Would you copy the listing below exactly, keeping the pictures out?

▸ **Material provided**
════════

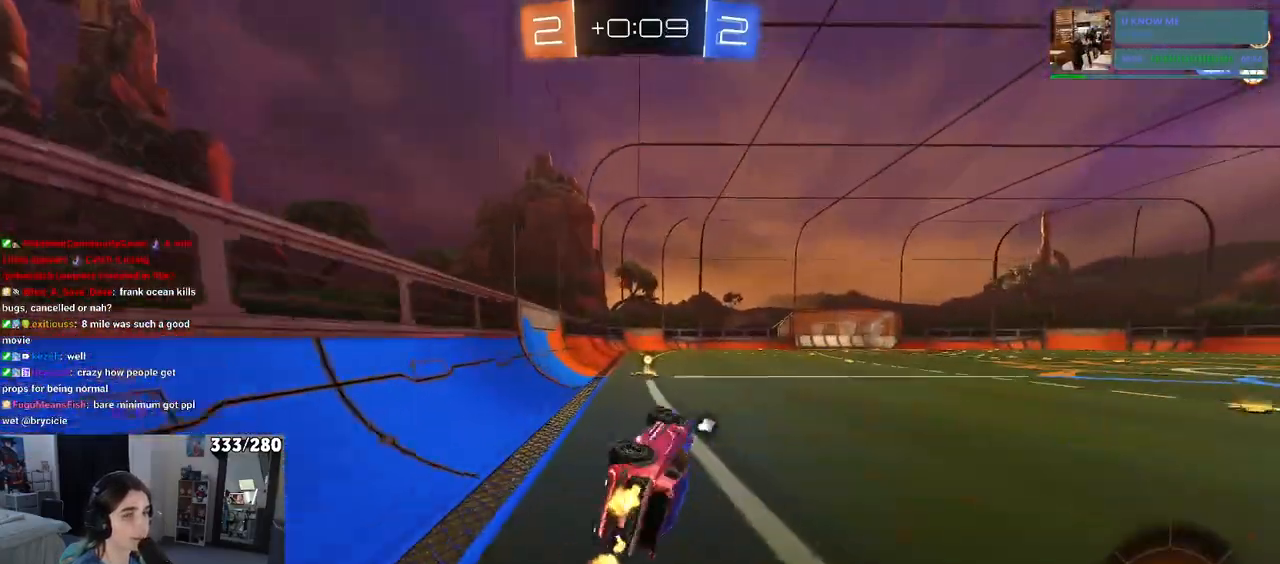
{"buttons": ["TRIANGLE", "R2"], "left_stick": "center", "right_stick": "center", "events": [[150, "SQUARE", "up"], [200, "left_stick", "center"], [267, "TRIANGLE", "down"], [383, "TRIANGLE", "up"], [483, "TRIANGLE", "down"]]}
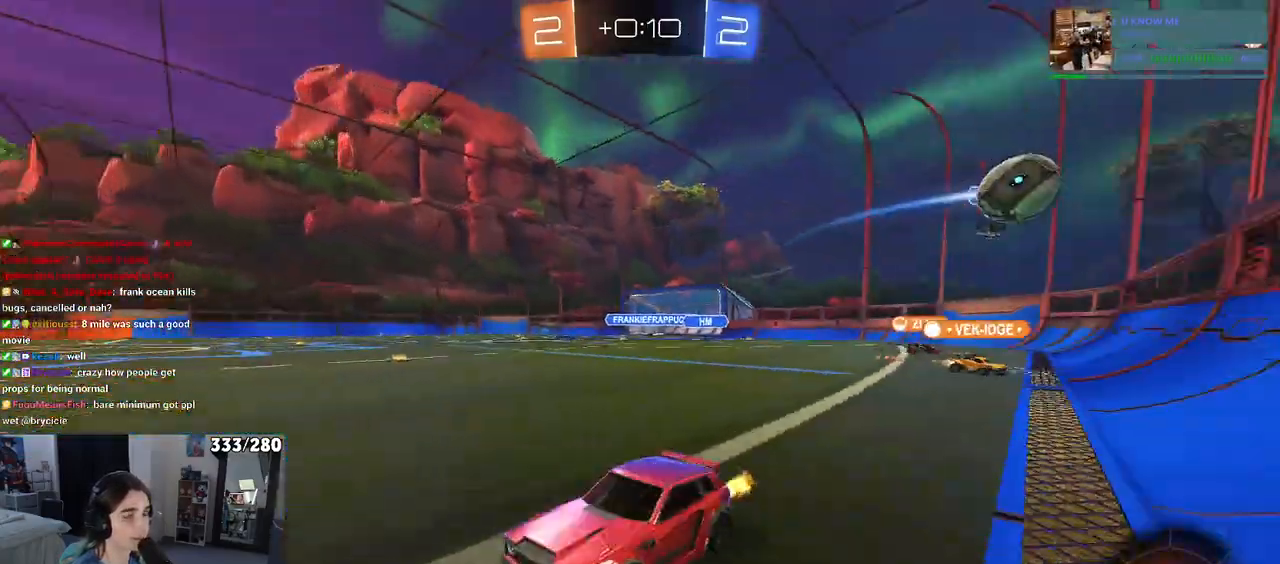
{"buttons": ["R2"], "left_stick": "right", "right_stick": "center", "events": [[117, "TRIANGLE", "up"], [150, "R1", "down"], [383, "R1", "up"], [483, "left_stick", "right"]]}
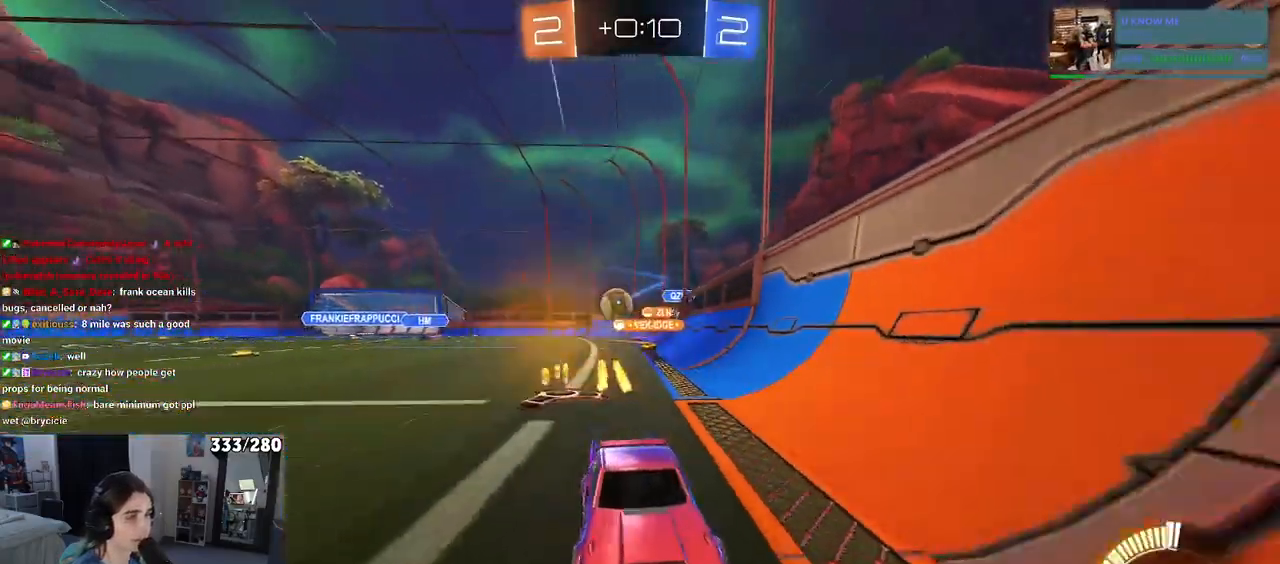
{"buttons": ["R2"], "left_stick": "center", "right_stick": "center", "events": [[217, "left_stick", "center"]]}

════════

▸ **Response**
{"buttons": ["TRIANGLE", "R2"], "left_stick": "center", "right_stick": "center", "events": [[150, "SQUARE", "up"], [200, "left_stick", "center"], [267, "TRIANGLE", "down"], [383, "TRIANGLE", "up"], [483, "TRIANGLE", "down"]]}
{"buttons": ["R2"], "left_stick": "right", "right_stick": "center", "events": [[117, "TRIANGLE", "up"], [150, "R1", "down"], [383, "R1", "up"], [483, "left_stick", "right"]]}
{"buttons": ["R2"], "left_stick": "center", "right_stick": "center", "events": [[217, "left_stick", "center"]]}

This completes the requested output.